JAKARTA – Teka-teki eksistensi bahan bakar minyak (BBM) jenis premium dan pertalite nampaknya tinggal menunggu hari. Pasalnya, pemerintah dikabarkan bakal segera menghapus dua BBM bersubsidi tersebut dari daftar layanan SPBU Pertamina. Artinya, tidak ada lagi BBM murah dengan andil sokongan uang negara.
Mengutip peta jalan (roadmap) pengembangan energi yang disusun pemerintah, diketahui bahwa bbm jenis premium dan pertalite tidak masuk dalam skema ini. Penyelenggara negara beralasan bahwa penciptaan dan penggunaan energi harus sesuai dengan prinsip-prinsip ramah lingkungan.
Ini berarti batasan bahan bakar kendaraan bermotor yang diperbolehkan di Indonesia hanya berkategori RON 92 alias pertamax. Sedangkan premium dan pertalite masing-masing memiliki RON 88 dan 90.
Sinyal ‘penutupan keran’ dua BBM bersubsidi telah lebih dulu diutarakan oleh Menteri Energi dan Sumber Daya Mineral (ESDM) Arifin Tasrif tengah tahun ini. Menurut dia, distribusi premium mulai dikurangi demi meminimalisir emisi gas buang kendaraan bermotor pada lapisan ozon.
“Penjualan premium pelan-pelan dikurangi demi meminimalkan dampak gas rumah kaca,” katanya beberapa waktu lalu.
Pertanyaannya adalah kapan BBM premium dan pertalite dihapuskan?
Jawabannya ada di tangan Presiden Joko Widodo (Jokowi). Sebab, keputusan strategis negara seperti penggunaan bahan bakar minyak setidaknya memerlukan payung hukum Peraturan Presiden (Perpres). Berdasarkan informasi yang dihimpun redaksi, draft penghapusan ‘bbm wong cilik’ sudah sampai di meja kepala negara untuk untuk menunggu respon: diterima atau ditolak.
BACA JUGA:
Jika ditolak, maka keputusan yang dibuat cukup populer karena langsung bersinggungan dengan kepentingan rakyat kebanyakan.
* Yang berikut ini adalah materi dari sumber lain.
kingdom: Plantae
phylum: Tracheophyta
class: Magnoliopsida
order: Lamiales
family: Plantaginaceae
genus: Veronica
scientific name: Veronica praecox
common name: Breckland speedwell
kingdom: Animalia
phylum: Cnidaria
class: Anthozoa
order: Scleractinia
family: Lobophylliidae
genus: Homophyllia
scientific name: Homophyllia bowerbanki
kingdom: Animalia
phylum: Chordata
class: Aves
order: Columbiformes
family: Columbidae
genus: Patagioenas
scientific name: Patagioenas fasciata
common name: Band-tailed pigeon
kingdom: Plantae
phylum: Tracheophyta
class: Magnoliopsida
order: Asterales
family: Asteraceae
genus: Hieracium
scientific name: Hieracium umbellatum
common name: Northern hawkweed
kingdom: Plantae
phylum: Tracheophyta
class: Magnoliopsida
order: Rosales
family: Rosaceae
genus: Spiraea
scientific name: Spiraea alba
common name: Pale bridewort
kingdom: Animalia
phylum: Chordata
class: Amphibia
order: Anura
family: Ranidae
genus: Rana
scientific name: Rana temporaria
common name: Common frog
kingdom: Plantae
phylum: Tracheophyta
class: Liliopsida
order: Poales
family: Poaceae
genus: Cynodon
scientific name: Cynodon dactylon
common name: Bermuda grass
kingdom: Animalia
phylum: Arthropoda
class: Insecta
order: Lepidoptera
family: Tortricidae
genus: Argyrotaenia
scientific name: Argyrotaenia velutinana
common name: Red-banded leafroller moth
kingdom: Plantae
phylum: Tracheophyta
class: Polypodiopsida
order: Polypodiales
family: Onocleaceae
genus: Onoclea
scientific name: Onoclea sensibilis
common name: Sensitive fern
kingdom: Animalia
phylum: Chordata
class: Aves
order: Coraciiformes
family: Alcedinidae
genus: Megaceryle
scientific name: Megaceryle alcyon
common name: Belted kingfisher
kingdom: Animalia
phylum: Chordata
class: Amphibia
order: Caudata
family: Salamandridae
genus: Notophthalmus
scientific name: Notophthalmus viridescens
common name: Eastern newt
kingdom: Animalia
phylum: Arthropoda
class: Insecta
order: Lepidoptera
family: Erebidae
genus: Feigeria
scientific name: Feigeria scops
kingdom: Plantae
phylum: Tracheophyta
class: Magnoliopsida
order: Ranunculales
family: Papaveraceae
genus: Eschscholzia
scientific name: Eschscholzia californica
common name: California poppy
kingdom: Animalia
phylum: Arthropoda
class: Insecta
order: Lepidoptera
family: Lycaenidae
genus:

Akan tetapi, keputusan menolak berarti sama saja pemerintah menerapkan standar ganda dalam pendekatan penggunaan energi, karena di sisi lain RI cukup intens dalam menyuarakan isu perubahan iklim.
Satu hal lagi yang perlu diingat adalah keberlanjutan penggunaan premium dan pertalite berarti harus meneruskan program subsidi energi yang tentu saja menguras pundi-pundi negara.
Pilihan kedua adalah menghapus BBM beroktan rendah. Opsi ini tergolong kurang populer bagi masyarakat. Meski demikian, pilihan menggunakan energi ramah lingkungan mau tidak mau harus dimulai sedini mungkin.
Selain sebagai bentuk komitmen atas apa yang telah didengungkan selama ini (soal climate change), konsistensi dalam kegiatan ekonomi berprinsip hijau memperbesar peluang pendanaan maupun pembiayaan internasional.
Jadi, akankah Jokowi tetap berada dalam gerbong ‘wong cilik’ atau malah menjadi Presiden pertama RI yang berani menghapus bbm premium bersubsidi? Jawabannya ada di 2022.